Low-Cost, Low-Energy CO₂ Capture Unlocks New Potential
Researchers at the Georgia Institute of Technology have developed a novel and cost-effective method for capturing carbon dioxide (CO₂) directly from the atmosphere—potentially revolutionising how we address carbon emissions across industries. The study, published in Energy & Environmental Science, explores the use of low temperatures and common sorbent materials to enable more scalable, sustainable direct air capture (DAC).
Capturing CO₂ with Cold Energy
The technique harnesses the ultra-low temperatures generated during the regasification of liquefied natural gas (LNG), a process already in place at many coastal industrial terminals worldwide. Rather than allowing the cold energy to go to waste—typically dissipated by warming the LNG with seawater—the Georgia Tech team uses it to cool ambient air. This near-cryogenic air creates ideal conditions for porous materials known as physisorbents to adsorb CO₂.
Unlike traditional amine-based sorbents used in many current DAC systems—which degrade over time, demand high energy input, and struggle with moisture—physisorbents such as Zeolite 13X and CALF-20 are robust, affordable, and operate more efficiently in dry, cold conditions. Cooling the air naturally removes moisture, sidestepping the need for expensive water-removal systems and enabling better CO₂ uptake.
Material Innovation for Scalable Climate Solutions
Zeolite 13X, a widely used water treatment material, and CALF-20, a stable metal-organic framework (MOF), showed exceptional performance at -78°C—achieving CO₂ capture capacities three times greater than traditional materials. These materials also allow for low-energy regeneration, making them promising candidates for real-world DAC applications.
For designers, especially those working in architecture and packaging, this presents a new frontier in carbon-smart materials. Integrating such systems into existing LNG infrastructure or new urban developments could support climate-positive design strategies.
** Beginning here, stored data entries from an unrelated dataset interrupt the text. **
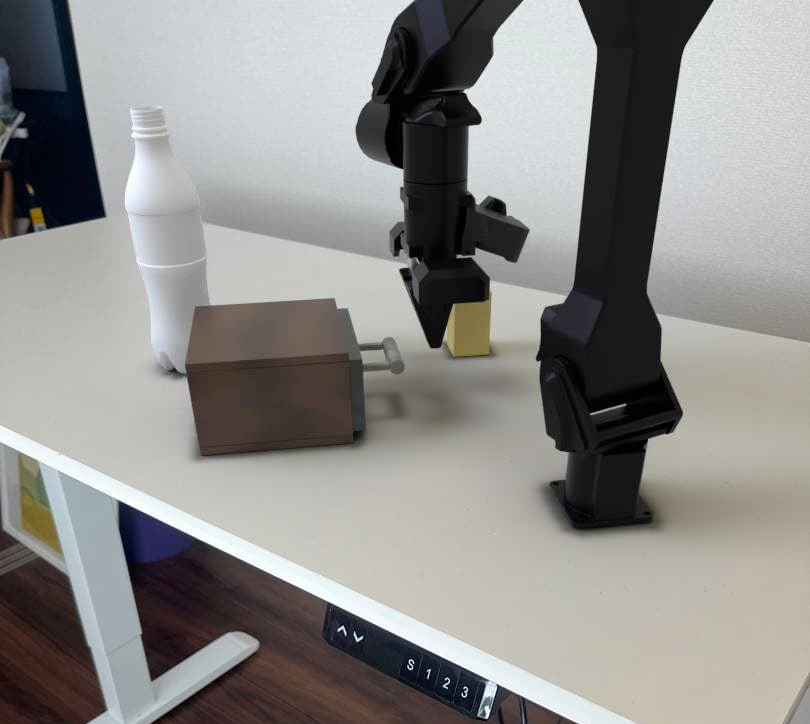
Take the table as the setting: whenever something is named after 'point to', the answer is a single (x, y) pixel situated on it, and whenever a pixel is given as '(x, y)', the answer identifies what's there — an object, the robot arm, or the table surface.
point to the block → (469, 328)
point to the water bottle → (166, 236)
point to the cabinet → (269, 376)
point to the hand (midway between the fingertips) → (434, 347)
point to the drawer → (365, 365)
Moreover, this opens up opportunities to explore new material libraries—as many physisorbents unsuitable at ambient temperatures become viable under cryogenic conditions, greatly expanding the range of usable carbon-capture media.
A Broader Climate Application
The potential impact is significant: the study estimates that using even a portion of the global LNG terminal infrastructure could allow the capture of more than 100 million metric tons of CO₂ annually by 2050. The researchers are now focused on refining materials and system design to scale the technology effectively.
As global net-zero goals become more urgent, innovations like this DAC system may play a key role in the built environment, product systems, and logistics chains—paving the way for climate-responsive, circular material strategies.